START Records for the exercise

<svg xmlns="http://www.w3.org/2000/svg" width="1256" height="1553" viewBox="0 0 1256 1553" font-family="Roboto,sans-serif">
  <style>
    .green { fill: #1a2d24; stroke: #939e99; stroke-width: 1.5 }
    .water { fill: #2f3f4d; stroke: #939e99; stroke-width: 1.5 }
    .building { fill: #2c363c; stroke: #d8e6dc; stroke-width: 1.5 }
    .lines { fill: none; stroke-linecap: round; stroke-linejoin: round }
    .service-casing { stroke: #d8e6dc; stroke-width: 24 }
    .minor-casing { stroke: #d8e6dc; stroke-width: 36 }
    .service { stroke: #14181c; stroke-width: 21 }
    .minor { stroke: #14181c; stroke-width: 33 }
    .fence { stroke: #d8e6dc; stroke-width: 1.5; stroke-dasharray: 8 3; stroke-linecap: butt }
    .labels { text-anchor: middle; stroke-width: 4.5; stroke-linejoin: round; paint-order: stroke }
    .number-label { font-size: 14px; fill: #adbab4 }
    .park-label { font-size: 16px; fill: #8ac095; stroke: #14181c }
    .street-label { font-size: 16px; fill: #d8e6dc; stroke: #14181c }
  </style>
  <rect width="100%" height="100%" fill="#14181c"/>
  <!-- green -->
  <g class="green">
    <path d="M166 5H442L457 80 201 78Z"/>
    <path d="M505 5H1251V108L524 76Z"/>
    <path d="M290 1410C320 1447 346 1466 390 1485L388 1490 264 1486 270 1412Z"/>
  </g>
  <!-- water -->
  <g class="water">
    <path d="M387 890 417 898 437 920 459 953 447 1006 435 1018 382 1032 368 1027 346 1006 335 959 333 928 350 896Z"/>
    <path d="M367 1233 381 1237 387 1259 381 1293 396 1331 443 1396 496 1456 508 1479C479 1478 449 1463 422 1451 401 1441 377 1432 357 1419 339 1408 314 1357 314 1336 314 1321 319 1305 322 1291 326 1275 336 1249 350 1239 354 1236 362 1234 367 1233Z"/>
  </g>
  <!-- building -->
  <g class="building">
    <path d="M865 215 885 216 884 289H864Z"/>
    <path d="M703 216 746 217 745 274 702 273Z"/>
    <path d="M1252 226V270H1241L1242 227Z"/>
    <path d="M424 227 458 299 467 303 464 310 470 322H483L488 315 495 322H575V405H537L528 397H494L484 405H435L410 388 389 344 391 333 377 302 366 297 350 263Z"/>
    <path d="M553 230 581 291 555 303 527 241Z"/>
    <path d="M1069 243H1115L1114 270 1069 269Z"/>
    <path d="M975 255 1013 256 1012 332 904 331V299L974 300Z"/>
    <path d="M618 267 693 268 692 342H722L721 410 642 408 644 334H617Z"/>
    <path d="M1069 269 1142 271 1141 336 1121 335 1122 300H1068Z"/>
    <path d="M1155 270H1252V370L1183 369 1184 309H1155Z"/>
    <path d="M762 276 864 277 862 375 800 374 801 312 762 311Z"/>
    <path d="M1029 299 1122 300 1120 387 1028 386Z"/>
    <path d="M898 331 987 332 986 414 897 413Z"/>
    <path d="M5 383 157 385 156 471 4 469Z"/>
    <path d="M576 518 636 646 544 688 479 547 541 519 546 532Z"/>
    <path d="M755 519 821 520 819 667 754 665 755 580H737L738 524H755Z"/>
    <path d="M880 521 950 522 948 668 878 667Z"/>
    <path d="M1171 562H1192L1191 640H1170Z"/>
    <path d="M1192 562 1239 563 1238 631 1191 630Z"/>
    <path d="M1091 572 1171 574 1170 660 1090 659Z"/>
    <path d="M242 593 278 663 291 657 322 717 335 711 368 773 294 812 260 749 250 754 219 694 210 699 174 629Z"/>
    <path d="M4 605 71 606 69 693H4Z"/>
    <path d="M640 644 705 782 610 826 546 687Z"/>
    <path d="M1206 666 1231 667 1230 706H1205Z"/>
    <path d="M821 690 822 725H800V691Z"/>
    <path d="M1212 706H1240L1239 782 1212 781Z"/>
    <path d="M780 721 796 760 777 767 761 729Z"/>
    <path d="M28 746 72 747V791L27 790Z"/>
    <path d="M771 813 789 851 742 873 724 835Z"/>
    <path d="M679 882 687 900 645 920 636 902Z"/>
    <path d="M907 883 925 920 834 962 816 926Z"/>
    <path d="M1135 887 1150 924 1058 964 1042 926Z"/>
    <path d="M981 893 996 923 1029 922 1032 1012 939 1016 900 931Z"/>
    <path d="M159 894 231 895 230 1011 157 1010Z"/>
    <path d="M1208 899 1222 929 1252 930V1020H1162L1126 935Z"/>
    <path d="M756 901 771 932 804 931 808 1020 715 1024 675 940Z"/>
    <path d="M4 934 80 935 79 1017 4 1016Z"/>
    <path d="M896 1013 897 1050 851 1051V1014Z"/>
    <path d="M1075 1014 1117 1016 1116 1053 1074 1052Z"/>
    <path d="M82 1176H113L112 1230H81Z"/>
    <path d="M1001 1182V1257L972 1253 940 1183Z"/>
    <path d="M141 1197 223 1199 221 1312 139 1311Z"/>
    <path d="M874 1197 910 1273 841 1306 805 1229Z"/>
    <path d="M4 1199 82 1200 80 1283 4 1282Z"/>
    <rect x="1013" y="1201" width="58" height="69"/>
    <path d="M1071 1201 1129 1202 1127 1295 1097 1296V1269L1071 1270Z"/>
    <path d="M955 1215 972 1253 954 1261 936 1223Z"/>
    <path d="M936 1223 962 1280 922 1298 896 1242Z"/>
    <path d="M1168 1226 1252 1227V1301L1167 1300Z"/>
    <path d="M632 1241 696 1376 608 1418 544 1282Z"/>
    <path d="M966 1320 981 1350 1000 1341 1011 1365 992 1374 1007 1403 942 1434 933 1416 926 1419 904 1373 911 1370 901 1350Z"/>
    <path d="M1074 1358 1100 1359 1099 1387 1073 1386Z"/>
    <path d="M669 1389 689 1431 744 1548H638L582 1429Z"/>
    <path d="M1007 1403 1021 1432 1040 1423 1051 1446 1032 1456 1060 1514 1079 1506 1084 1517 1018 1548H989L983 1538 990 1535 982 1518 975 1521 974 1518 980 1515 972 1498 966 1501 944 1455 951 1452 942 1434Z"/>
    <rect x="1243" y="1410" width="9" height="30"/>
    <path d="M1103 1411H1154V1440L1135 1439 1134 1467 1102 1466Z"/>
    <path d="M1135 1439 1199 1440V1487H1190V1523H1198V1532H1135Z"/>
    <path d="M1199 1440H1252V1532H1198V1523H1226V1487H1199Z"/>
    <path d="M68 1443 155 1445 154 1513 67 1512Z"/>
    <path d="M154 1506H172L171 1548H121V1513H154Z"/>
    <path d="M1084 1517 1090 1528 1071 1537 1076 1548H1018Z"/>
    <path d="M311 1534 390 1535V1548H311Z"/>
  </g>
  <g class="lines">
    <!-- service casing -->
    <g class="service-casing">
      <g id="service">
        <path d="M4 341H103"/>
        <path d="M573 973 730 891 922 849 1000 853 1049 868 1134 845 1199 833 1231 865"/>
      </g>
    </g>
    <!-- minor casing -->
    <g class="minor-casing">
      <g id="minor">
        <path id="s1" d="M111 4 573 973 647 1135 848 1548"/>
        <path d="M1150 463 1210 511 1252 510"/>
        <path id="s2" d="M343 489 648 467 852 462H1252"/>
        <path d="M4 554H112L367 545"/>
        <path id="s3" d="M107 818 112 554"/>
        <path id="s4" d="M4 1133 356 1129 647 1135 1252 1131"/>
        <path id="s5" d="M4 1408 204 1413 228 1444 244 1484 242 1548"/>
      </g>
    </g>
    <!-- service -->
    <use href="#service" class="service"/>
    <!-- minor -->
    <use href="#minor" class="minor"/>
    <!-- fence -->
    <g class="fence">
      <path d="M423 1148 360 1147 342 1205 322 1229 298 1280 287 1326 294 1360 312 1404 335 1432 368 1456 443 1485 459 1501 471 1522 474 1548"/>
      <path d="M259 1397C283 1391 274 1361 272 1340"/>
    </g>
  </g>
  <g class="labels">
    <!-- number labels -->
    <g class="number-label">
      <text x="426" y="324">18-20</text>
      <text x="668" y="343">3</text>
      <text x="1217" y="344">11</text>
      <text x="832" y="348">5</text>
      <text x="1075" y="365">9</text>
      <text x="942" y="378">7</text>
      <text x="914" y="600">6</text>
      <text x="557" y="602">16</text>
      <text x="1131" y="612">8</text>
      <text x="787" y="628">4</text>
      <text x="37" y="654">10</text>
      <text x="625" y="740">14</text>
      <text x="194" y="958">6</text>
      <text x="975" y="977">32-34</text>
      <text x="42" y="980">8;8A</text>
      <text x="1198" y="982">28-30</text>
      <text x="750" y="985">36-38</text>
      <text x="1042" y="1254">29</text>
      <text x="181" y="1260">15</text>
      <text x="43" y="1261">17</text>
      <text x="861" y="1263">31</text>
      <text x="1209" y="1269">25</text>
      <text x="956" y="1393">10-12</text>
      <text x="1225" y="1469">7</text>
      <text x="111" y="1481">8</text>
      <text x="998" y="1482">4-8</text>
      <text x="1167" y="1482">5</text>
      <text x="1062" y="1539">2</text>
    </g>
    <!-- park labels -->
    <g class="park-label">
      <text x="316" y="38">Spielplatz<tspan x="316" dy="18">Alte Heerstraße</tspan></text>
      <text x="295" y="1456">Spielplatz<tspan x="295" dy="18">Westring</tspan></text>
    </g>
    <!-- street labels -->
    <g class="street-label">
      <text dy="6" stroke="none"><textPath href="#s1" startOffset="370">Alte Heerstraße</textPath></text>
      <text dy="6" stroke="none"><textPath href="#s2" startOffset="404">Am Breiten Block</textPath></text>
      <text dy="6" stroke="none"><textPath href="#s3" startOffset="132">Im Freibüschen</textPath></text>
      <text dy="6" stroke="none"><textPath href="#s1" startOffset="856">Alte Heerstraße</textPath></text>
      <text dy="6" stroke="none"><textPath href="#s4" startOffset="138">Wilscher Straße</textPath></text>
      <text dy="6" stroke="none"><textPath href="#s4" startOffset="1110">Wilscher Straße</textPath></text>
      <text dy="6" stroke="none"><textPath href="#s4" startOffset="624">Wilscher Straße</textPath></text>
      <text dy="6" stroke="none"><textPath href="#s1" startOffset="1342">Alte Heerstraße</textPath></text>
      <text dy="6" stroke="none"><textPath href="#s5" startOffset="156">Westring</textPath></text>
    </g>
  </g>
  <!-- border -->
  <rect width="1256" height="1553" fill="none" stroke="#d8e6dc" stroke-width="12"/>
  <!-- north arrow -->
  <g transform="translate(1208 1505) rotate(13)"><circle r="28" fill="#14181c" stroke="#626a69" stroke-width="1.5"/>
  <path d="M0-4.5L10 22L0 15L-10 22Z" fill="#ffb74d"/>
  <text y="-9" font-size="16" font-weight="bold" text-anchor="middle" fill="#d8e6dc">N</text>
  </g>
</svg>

END Records for the exercise

* [Task requirements] Go through the records. Copy each line where "lines" appears.

* [Solution to the exercise]
    .lines { fill: none; stroke-linecap: round; stroke-linejoin: round }
  <g class="lines">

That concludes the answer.